In 2011, the Gates Foundation launched the Reinvent the Toilet Challenge to bring sustainable sanitation and hygiene solutions to the 2.5 billion people worldwide who do not have such access. The challenge, which is ongoing, is a global call to researchers around the world to develop innovative and financially profitable systems to manage human waste. The systems must operate off-grid, cost less than $.05 per day, and function in poor, urban settings.
So why reinvent toilets? They work just fine, do they not? The simple answer is yes, toilets do their jobs efficiently in developed countries. It’s a different story in poor countries.
The familiar toilets that people in the developed world take for granted are unsuited to many parts of poor countries because of a lack of plumbing and waterworks infrastructure, or the resources to develop and maintain that infrastructure. This leaves 2.5 billion people to use pit latrines or practice open defecation—which, by the way, not only leads to disease, but exposes women and girls to an increased risk of violence. In theory, pit latrines are viable sanitation solutions. In real life, however, the cost to empty the latrines is unaffordable for many families, and when they are emptied, raw sewage is often dumped into nearby waterways and ponds, polluting the surface water. And the potential for these makeshift toilets to contaminate the groundwater is high.
Toilets and human waste aren’t topics that get much attention in the media, or even within the philanthropy world. In fact, the last time I remember water, sanitation and hygiene (WASH) matters getting the attention of mainstream media outlets was in 2015, when Bill Gates shared a video of himself drinking a glass of water from the Janicki Omni Processor (JOP). In simple terms, the JOP converts human waste into water, electricity and ash. Gates recorded a video in which he downed a glass of JOP water and posted it online. While this made him the butt of many a joke, clean water is certainly no laughing matter.
Around 88 percent of diarrheal illnesses worldwide are due to unsafe water and poor sanitation and hygiene. Diarrheal diseases are the second leading cause of death for children under the age of five and kill more kids than AIDS, malaria and measles combined. Such grim statistics captured the Gateses' attention years ago, and the Gates Foundation continues to back WASH enterprises that can potentially crack this particular global health challenge.
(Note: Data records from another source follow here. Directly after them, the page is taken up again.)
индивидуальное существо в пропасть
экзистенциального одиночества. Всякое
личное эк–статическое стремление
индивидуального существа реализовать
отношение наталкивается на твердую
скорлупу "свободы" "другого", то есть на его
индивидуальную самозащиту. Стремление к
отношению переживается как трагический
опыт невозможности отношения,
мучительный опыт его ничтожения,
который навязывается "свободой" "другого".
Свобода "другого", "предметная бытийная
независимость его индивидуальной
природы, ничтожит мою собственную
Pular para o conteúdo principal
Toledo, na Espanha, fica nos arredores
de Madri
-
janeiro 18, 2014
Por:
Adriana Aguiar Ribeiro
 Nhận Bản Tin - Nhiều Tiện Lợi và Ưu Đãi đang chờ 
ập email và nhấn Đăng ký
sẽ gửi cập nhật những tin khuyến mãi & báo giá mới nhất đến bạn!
Its most recent investment in this area involves researchers at Duke University.
Duke, along with its partners RTI International, Colorado State University and “several evolving partnerships” received two grants totaling $10.7 million to implement phase three of their Reinvent the Toilet project. Most this money, $7 million, is funding further development of an off-grid, energy-neutral sanitation system led by Brian Stoner, a Duke-RTI scholar and Duke electrical and computer engineering professor Jeff Glass. The project is currently undergoing testing in India. (You can read more about the work of Stoner and RTI here.)
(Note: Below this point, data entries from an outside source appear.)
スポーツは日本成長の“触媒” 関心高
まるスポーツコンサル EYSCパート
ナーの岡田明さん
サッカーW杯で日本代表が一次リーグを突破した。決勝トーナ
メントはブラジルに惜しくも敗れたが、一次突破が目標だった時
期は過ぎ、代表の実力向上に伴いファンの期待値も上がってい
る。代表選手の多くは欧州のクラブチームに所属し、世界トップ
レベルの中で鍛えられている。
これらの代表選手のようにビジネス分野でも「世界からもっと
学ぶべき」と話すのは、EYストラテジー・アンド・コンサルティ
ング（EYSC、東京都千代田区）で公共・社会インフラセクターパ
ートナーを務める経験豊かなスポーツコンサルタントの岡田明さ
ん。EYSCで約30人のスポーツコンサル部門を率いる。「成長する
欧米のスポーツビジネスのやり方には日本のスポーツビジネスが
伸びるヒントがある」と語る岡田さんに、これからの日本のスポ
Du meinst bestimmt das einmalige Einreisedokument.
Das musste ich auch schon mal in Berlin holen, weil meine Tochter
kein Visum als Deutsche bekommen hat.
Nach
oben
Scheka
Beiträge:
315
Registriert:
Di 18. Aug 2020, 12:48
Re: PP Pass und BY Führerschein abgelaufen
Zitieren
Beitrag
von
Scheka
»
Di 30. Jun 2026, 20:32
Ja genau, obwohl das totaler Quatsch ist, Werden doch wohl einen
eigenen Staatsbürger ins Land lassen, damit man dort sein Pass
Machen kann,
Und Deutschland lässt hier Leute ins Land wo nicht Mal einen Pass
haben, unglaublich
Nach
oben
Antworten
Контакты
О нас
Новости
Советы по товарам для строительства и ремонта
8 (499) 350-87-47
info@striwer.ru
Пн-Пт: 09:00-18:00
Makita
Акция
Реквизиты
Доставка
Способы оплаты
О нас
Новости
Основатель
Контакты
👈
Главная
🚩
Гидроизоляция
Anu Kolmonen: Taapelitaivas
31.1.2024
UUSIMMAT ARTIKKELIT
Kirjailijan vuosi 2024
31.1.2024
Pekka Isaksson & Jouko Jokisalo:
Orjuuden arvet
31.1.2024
Gates is awarding the remaining $3.7 million over the course of two years toward the establishment of a new Sanitation Technology Cluster at the university. The cluster will bring together faculty members from Duke’s Global Health Institute, the Sanford School of Public Policy, Pratt School of Engineering and the Innovation and Entrepreneurship Initiative. The cluster will research and develop technologies to fill gaps in WASH with projects such as high-efficiency combustion ecology using human waste to safely dispose of and treat menstrual waste.
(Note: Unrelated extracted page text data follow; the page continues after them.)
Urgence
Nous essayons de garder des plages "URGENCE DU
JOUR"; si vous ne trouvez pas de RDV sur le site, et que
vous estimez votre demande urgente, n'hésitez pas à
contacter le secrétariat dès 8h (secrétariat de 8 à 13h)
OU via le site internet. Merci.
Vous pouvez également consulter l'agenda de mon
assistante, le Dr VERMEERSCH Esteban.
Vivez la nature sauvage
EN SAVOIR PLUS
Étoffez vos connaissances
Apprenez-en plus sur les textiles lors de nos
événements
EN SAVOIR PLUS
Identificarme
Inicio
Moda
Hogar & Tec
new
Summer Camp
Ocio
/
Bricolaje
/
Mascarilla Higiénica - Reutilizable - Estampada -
The Gates Foundations has awarded other grants this year for toilet innovation. In March, for example, it gave $1 million to Kohler—a leading U.S. manufacturer of toilets and other bathroom supplies—for work to test so-called closed-loop toilets in poor countries. Kohler, which also received a Gates grant in 2014, describes these toilets as "stand-alone units that take in wastewater, then disinfect and purify it to be reused for toilet flushing."
Developing and scaling new toilet technology that can reach several billion people is a huge global development challenge. But the Gates Foundation has stuck with this work for good reasons; gains on WASH have already saved many lives. In 2000, around 1.2 million kids died from diarrheal diseases. By 2015, that number dropped to 525,000.
Access to safe hygiene and sanitation solutions also has high potential to keep girls in school. According to Brian Stoner, around 25 percent of girls drop out of school because they don’t have access to bathrooms or safe places to dispose of their menstrual hygiene products. Jeff Glass also noted that every $1 invested in WASH generally returns around $5 in benefits such as higher work productivity, lower health costs and fewer missed work days.